▶ **Input material**
+++++

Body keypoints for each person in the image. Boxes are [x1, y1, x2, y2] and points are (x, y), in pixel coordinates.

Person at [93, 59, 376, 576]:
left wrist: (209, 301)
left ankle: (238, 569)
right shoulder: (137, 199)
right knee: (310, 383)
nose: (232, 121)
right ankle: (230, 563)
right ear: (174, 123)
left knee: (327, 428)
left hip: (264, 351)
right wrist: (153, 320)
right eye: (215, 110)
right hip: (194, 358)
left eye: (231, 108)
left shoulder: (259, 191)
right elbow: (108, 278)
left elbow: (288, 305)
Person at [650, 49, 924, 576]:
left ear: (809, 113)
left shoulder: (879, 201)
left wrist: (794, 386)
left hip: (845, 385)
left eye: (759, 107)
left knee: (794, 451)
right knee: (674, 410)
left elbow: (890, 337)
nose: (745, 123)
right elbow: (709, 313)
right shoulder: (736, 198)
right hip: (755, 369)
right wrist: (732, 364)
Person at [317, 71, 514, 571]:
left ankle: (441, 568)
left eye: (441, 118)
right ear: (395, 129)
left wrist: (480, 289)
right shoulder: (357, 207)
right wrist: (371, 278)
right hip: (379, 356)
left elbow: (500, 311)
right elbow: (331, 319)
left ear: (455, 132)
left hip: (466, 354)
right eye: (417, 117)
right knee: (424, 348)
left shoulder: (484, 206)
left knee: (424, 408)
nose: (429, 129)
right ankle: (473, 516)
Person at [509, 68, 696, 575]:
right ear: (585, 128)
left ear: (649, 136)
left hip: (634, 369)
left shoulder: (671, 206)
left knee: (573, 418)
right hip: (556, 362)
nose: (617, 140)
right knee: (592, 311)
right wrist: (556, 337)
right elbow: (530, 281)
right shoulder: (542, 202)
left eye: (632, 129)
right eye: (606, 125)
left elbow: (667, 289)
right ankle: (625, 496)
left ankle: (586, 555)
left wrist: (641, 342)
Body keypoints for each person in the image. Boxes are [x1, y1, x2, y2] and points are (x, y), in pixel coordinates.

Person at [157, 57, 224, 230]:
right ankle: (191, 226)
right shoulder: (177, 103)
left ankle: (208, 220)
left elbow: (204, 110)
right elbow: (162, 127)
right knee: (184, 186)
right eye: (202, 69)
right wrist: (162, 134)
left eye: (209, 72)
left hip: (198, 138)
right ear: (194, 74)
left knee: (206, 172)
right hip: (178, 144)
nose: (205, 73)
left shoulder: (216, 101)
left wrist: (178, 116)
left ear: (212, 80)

+++++

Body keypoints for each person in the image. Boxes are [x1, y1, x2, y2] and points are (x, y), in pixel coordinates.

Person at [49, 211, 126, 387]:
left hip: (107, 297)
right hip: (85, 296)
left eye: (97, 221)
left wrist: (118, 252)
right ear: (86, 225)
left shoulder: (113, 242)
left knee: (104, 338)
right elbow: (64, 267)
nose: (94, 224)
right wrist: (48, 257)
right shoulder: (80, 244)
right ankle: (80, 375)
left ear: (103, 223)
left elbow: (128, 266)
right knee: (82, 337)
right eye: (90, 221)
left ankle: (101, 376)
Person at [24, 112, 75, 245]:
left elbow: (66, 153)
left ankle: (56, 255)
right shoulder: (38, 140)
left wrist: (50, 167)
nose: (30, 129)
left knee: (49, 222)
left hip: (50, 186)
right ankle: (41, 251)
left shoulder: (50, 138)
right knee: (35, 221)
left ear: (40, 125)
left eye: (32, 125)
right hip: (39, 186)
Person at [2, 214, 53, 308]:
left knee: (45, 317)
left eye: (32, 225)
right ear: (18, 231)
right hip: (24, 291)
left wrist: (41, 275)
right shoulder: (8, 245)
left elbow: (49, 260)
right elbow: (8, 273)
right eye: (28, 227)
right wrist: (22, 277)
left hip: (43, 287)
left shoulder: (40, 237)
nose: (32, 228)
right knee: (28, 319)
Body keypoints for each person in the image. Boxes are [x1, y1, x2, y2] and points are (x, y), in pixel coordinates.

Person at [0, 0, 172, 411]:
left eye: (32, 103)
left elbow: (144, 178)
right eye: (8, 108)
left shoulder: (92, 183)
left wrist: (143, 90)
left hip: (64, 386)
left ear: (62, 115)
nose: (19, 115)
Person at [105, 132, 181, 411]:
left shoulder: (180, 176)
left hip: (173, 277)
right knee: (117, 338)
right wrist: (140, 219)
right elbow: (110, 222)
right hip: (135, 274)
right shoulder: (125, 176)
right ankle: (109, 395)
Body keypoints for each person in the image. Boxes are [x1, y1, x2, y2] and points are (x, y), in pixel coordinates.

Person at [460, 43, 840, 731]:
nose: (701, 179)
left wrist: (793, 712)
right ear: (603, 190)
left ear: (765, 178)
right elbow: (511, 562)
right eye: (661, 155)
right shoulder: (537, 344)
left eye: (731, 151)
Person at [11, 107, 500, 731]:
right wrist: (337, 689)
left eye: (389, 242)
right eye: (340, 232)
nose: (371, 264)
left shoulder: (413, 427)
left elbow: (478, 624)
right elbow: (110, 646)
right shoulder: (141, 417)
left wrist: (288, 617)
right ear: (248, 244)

+++++

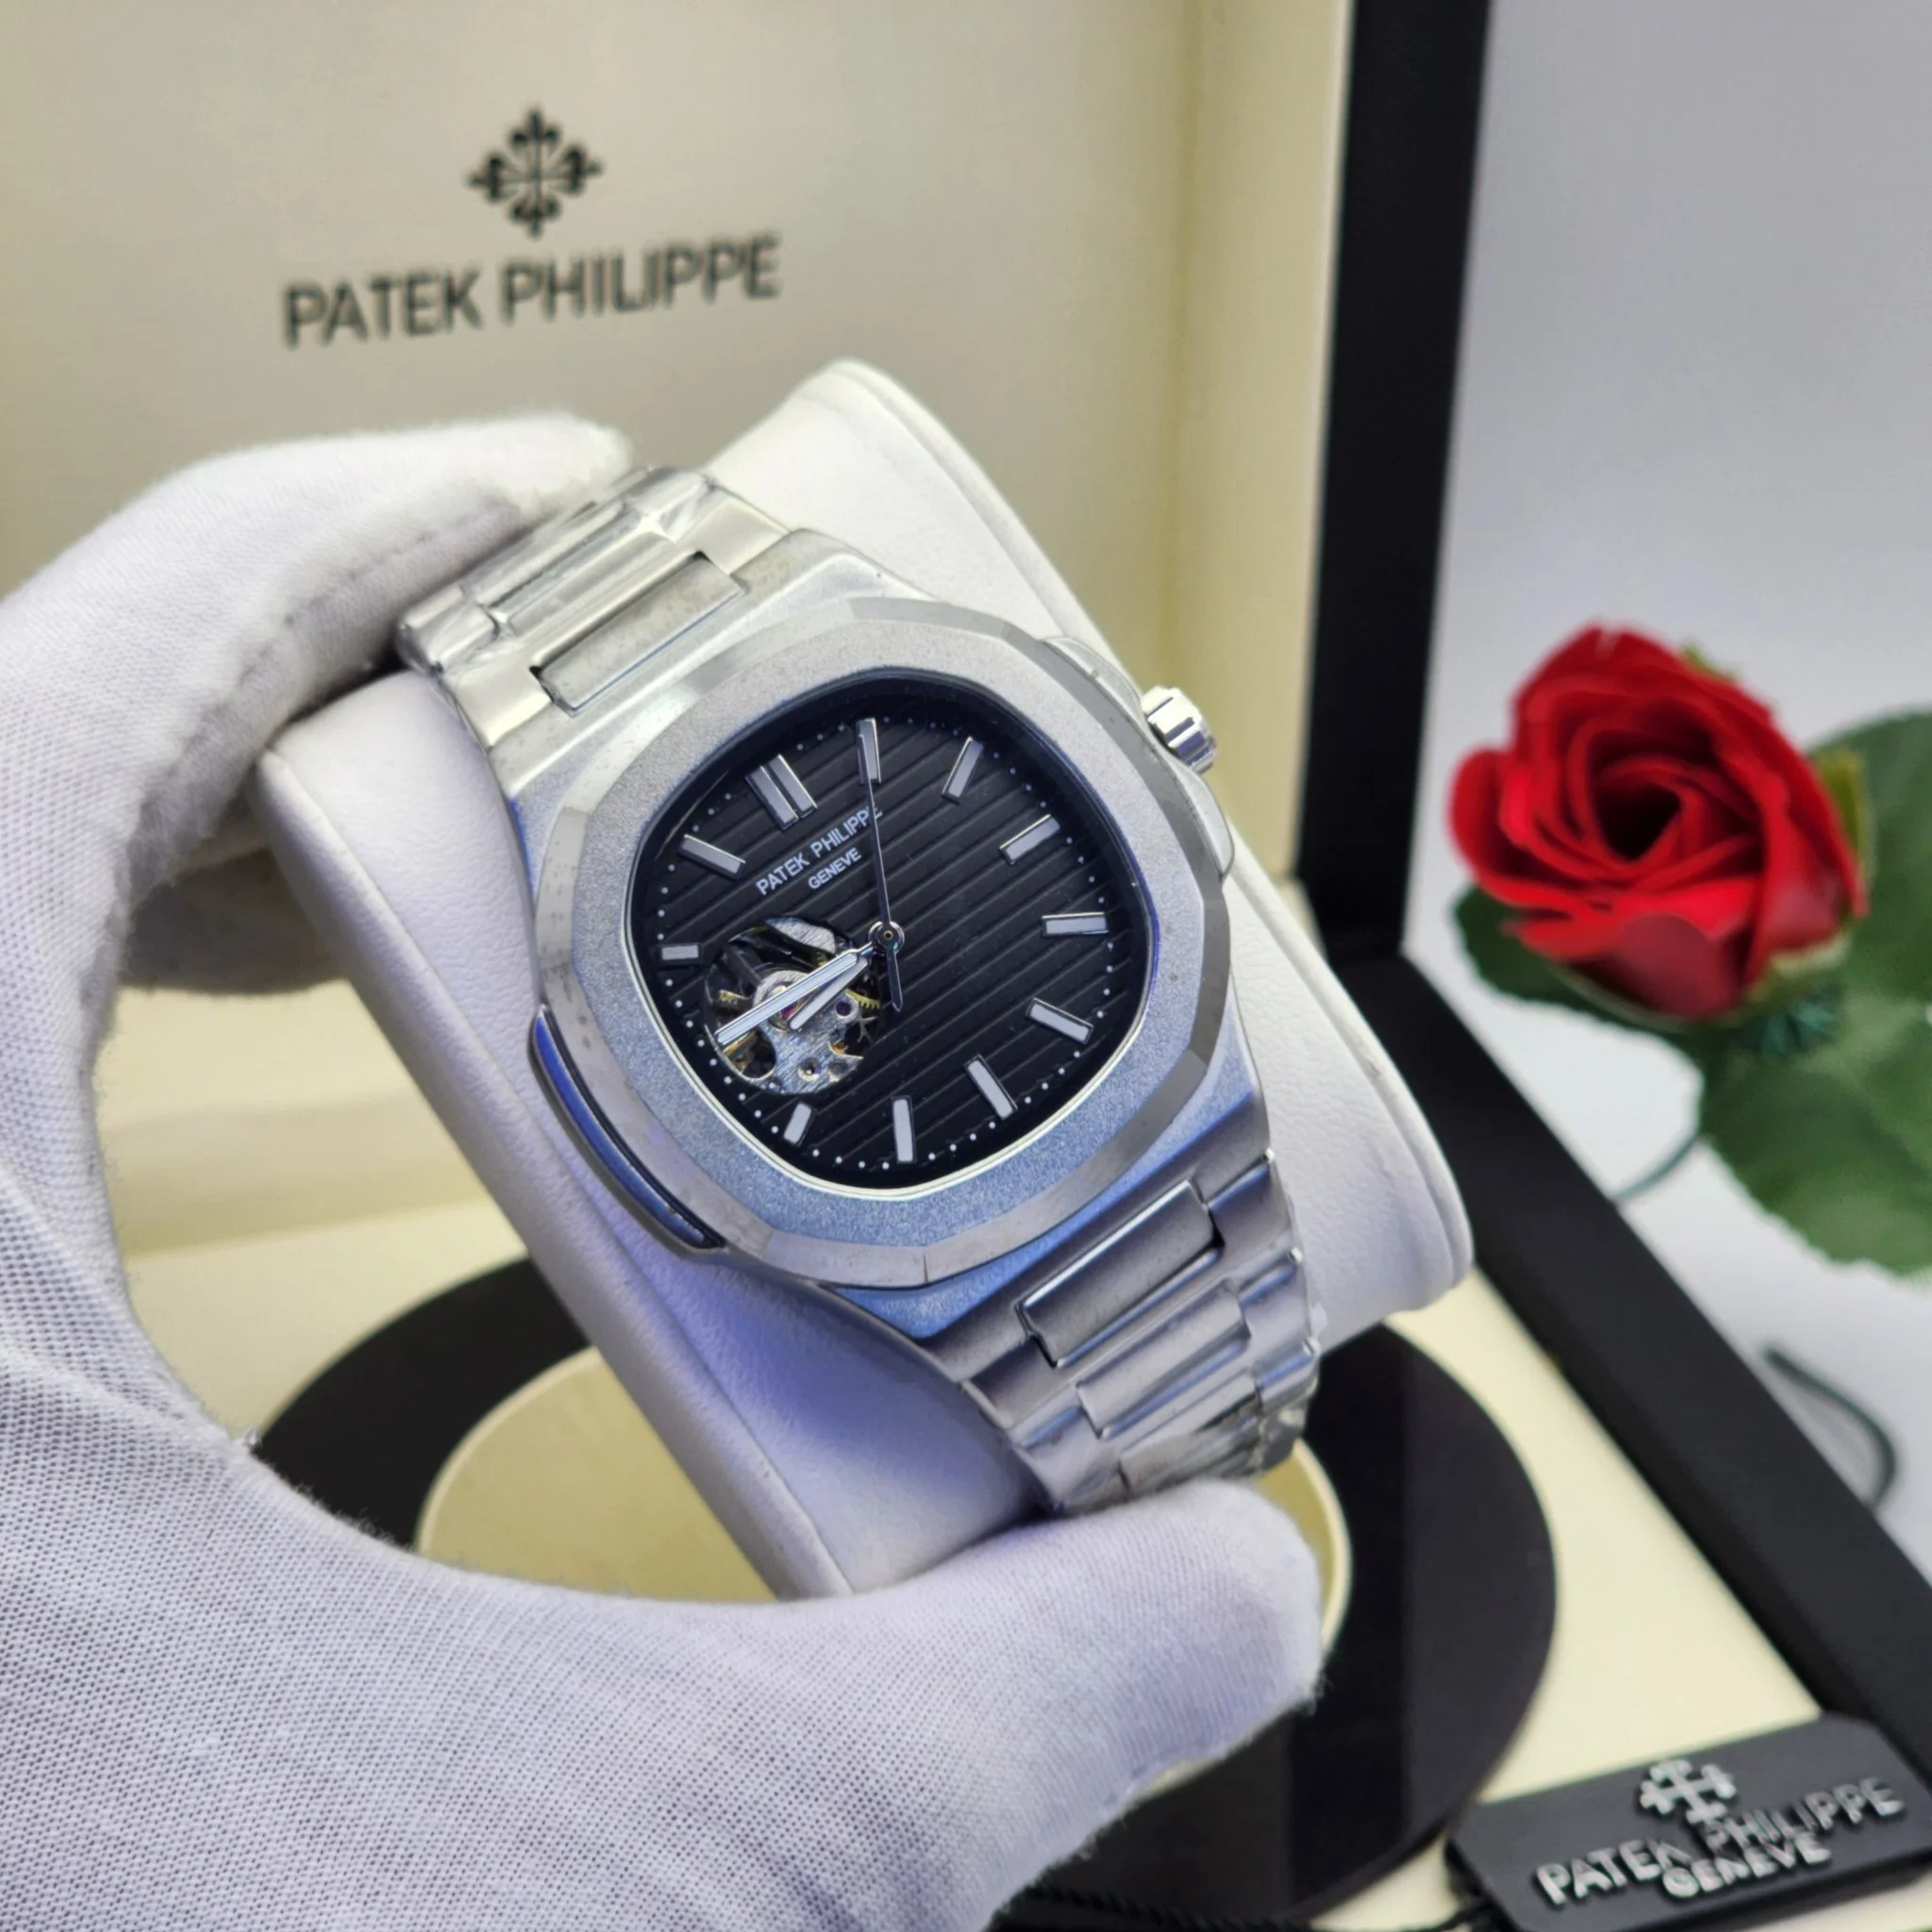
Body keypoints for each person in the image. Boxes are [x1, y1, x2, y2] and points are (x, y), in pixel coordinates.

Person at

+++++

▶ **Task goal**
Reproduce exactly the section above that begins at the line containing "right ear: (18, 231)" and ends at the line containing "right ear: (248, 244)", leaving out all other lines.

▶ **Problem solution**
right ear: (18, 231)
right hip: (24, 291)
left wrist: (41, 275)
right shoulder: (8, 245)
left elbow: (49, 260)
right elbow: (8, 273)
right eye: (28, 227)
right wrist: (22, 277)
left hip: (43, 287)
left shoulder: (40, 237)
nose: (32, 228)
right knee: (28, 319)
Body keypoints for each person in the image. Boxes are [x1, y1, x2, y2] and points are (x, y), in pixel coordinates.

Person at [0, 0, 172, 411]:
left eye: (32, 103)
left elbow: (144, 178)
right eye: (8, 108)
left shoulder: (92, 183)
left wrist: (143, 90)
left hip: (64, 386)
left ear: (62, 115)
nose: (19, 115)
Person at [105, 132, 181, 411]:
left shoulder: (180, 176)
left hip: (173, 277)
right knee: (117, 338)
right wrist: (140, 219)
right elbow: (110, 222)
right hip: (135, 274)
right shoulder: (125, 176)
right ankle: (109, 395)
Body keypoints for each person in the image. Boxes are [x1, y1, x2, y2] and points are (x, y), in pixel coordinates.

Person at [460, 43, 840, 731]:
nose: (701, 179)
left wrist: (793, 712)
right ear: (603, 190)
left ear: (765, 178)
right elbow: (511, 562)
right eye: (661, 155)
right shoulder: (537, 344)
left eye: (731, 151)
Person at [11, 107, 500, 731]:
right wrist: (337, 689)
left eye: (389, 242)
right eye: (340, 232)
nose: (371, 264)
left shoulder: (413, 427)
left elbow: (478, 624)
right elbow: (110, 646)
right shoulder: (141, 417)
left wrist: (288, 617)
right ear: (248, 244)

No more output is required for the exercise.